Data drawn from a dataset:
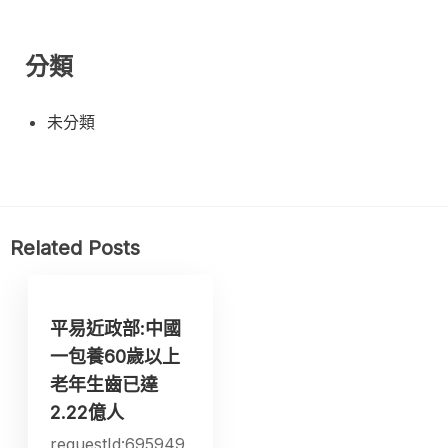
分類
未分類
Related Posts
平易近政部:中國
一包養60歲以上
老年生齒已達
2.22億人
requestId:695949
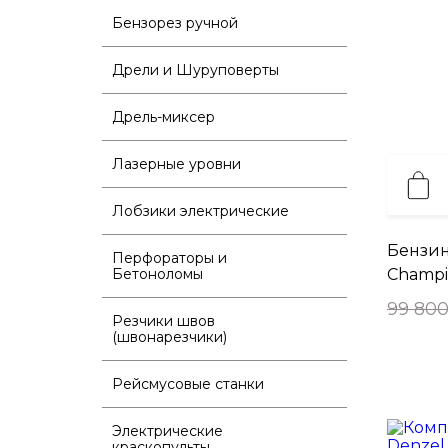
Бензорез ручной
Дрели и Шуруповерты
Дрель-миксер
Лазерные уровни
Лобзики электрические
Бензин
Перфораторы и
Бетоноломы
Champi
99 800
Резчики швов
(швонарезчики)
Рейсмусовые станки
Электрические
краскопульты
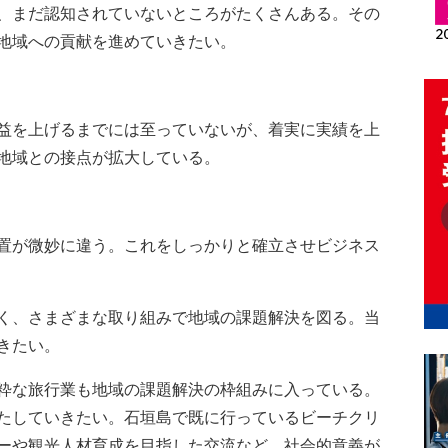
、まだ認知されていないところがたくさんある。その
地域への貢献を進めていきたい。
益を上げるまでには至っていないが、着実に実績を上
地域との接点が拡大している。
置が微妙に違う。これをしっかりと確立させビジネス
く、さまざまな取り組みで地域の課題解決を図る。当
きたい。
粋な旅行業も地域の課題解決の枠組みに入っている。
たしていきたい。石垣島で既に行っているビーチクリ
ーや観光人材育成を目指した交流など、社会的意義が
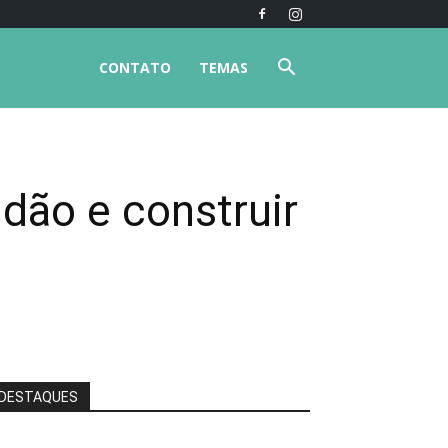
CONTATO
TEMAS
dão e construir
DESTAQUES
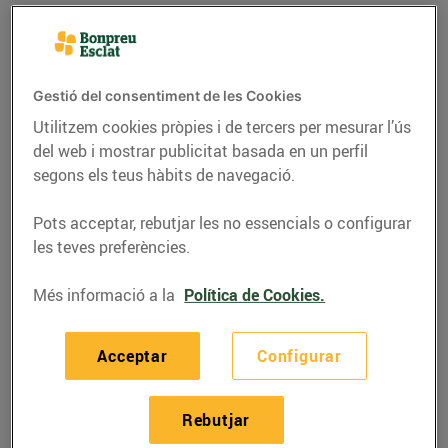
Gestió del consentiment de les Cookies
Utilitzem cookies pròpies i de tercers per mesurar l’ús
del web i mostrar publicitat basada en un perfil
segons els teus hàbits de navegació.
Pots acceptar, rebutjar les no essencials o configurar
les teves preferències.
RECEPTES
Més informació a la
Política de Cookies.
Tomàquet farcit de
Acceptar
Configurar
taboulé i formatge
Il·lusió
Rebutjar
28/de juliol/2020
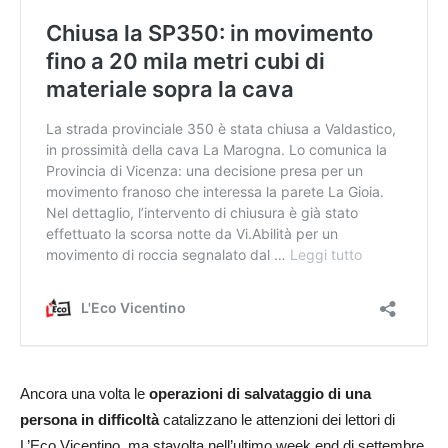
Ancora una volta le
operazioni di salvataggio di una
persona in difficoltà
catalizzano le attenzioni dei lettori di
L’Eco Vicentino, ma stavolta nell’ultimo week end di settembre.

#### Problem details:
Rewrite the data from the line containing "Gestió del consentiment de les Cookies" through the end, substituting "Pebrot" for "Tomàquet" and leaving everything else unchanged. Omit the pictures from the output.

#### Answer:
Gestió del consentiment de les Cookies
Utilitzem cookies pròpies i de tercers per mesurar l’ús
del web i mostrar publicitat basada en un perfil
segons els teus hàbits de navegació.
Pots acceptar, rebutjar les no essencials o configurar
les teves preferències.
RECEPTES
Més informació a la
Política de Cookies.
Pebrot farcit de
Acceptar
Configurar
taboulé i formatge
Il·lusió
Rebutjar
28/de juliol/2020
Ancora una volta le
operazioni di salvataggio di una
persona in difficoltà
catalizzano le attenzioni dei lettori di
L’Eco Vicentino, ma stavolta nell’ultimo week end di settembre.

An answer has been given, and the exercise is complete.